FLAM (Frame-Wise Language-Audio Modeling) is a cutting-edge model designed to address the limitations of existing multi-modal audio-language models in frame-wise audio understanding. This innovative approach opens up new possibilities for audio understanding, benefiting applications such as content indexing, accessibility, and multimedia retrieval. While these models excel at text-audio retrieval, they struggle with pinpointing when specific sound events occur. Traditional sound event detection models are limited by pre-defined categories, making them ineffective for real-world scenarios with out-of-distribution events. In response to these challenges, FLAM introduces an that can precisely localize specific sound events. By employing a memory-efficient and calibrated frame-wise objective with logit adjustment, FLAM effectively addresses spurious correlations such as event dependencies and label imbalances during training. To enable frame-wise supervision, the model leverages a large-scale dataset with diverse audio events, LLM-generated captions, and simulation techniques. Experimental results and case studies demonstrate that FLAM significantly enhances open-vocabulary localization capabilities while maintaining strong performance in global retrieval and downstream tasks. The model's innovative approach to frame-wise audio-language alignment has the potential to drive innovation in the field of , allowing for more accurate and precise understanding of complex audio data through natural language queries. While there are no significant ethical risks associated with FLAM, the researchers emphasize responsible use of the model in real-world scenarios. The project acknowledges the valuable contributions of individuals like Yuanbo Hou and Samuel Lavoie who provided insightful discussions and advice throughout its development. FLAM represents a significant advancement in multimodal learning and has the potential to drive innovation in the field of audio understanding through natural language queries.
Created on 22 Oct. 2025

Assess the quality of the AI-generated content by voting

Score: 0

Why do we need votes?

Votes are used to determine whether we need to re-run our summarizing tools. If the count reaches -10, our tools can be restarted.

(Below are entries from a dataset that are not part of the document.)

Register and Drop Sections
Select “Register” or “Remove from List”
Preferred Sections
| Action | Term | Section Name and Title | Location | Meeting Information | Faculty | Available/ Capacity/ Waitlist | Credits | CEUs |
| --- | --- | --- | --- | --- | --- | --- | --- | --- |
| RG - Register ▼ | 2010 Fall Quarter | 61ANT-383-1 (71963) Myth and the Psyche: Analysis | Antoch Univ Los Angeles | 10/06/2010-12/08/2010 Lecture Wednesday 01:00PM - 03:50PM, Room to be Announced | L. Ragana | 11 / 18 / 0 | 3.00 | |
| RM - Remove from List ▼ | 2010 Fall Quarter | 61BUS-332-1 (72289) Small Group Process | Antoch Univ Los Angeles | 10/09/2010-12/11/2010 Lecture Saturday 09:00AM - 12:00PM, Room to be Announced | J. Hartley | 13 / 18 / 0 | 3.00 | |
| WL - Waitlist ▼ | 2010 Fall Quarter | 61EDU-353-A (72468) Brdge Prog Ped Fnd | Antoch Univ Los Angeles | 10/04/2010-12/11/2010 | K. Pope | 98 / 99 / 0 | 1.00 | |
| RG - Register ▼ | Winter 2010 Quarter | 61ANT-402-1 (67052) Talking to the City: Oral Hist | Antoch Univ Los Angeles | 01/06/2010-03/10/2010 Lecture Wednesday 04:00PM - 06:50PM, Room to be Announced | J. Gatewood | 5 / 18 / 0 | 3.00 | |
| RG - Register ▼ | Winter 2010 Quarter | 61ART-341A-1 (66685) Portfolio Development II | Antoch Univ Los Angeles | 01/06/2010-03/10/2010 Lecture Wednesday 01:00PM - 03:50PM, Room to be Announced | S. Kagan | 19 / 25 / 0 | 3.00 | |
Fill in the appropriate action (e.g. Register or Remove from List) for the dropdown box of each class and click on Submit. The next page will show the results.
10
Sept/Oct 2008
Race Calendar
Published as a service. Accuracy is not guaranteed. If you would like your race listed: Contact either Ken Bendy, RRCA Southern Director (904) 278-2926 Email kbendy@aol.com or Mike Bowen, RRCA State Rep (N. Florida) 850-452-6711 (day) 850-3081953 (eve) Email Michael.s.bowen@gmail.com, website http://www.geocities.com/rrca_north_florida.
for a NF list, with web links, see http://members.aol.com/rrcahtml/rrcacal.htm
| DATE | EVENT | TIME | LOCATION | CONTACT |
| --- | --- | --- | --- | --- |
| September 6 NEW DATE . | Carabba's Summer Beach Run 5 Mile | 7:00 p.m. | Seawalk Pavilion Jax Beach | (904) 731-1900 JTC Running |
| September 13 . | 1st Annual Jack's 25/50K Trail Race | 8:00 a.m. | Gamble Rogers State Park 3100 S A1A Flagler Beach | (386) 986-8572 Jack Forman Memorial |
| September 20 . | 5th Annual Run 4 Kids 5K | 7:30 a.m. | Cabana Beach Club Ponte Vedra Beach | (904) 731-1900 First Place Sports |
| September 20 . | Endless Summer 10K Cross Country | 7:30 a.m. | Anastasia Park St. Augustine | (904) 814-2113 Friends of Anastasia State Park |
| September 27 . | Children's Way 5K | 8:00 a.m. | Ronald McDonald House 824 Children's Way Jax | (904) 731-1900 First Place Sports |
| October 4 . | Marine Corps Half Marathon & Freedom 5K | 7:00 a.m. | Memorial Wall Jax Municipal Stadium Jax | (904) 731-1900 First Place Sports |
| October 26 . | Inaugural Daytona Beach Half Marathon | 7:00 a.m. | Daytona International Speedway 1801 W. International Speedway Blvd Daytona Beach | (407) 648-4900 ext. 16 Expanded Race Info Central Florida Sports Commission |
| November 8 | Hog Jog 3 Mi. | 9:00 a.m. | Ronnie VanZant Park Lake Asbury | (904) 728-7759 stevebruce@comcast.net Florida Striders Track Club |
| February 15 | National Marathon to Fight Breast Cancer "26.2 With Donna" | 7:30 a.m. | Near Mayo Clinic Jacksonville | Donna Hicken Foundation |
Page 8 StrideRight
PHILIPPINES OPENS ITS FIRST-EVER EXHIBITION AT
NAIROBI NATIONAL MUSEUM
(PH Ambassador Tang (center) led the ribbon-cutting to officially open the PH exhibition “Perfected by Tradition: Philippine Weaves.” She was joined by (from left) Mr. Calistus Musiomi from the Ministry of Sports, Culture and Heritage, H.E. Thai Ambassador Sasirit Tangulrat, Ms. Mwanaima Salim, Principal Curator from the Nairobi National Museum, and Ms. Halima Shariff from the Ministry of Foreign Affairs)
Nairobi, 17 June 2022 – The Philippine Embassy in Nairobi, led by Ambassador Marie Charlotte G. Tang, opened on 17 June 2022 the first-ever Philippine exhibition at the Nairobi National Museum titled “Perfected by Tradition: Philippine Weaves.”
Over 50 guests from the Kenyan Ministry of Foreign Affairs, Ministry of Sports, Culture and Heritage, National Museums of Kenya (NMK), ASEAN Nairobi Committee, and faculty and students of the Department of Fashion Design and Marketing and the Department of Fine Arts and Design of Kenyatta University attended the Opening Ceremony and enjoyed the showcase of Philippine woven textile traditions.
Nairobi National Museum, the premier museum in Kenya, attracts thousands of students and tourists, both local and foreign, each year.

Similar papers summarized with our AI tools

Navigate through even more similar papers through a

tree representation

Look for similar papers (in beta version)

By clicking on the button above, our algorithm will scan all papers in our database to find the closest based on the contents of the full papers and not just on metadata. Please note that it only works for papers that we have generated summaries for and you can rerun it from time to time to get a more accurate result while our database grows.

Disclaimer: The AI-based summarization tool and virtual assistant provided on this website may not always provide accurate and complete summaries or responses. We encourage you to carefully review and evaluate the generated content to ensure its quality and relevance to your needs.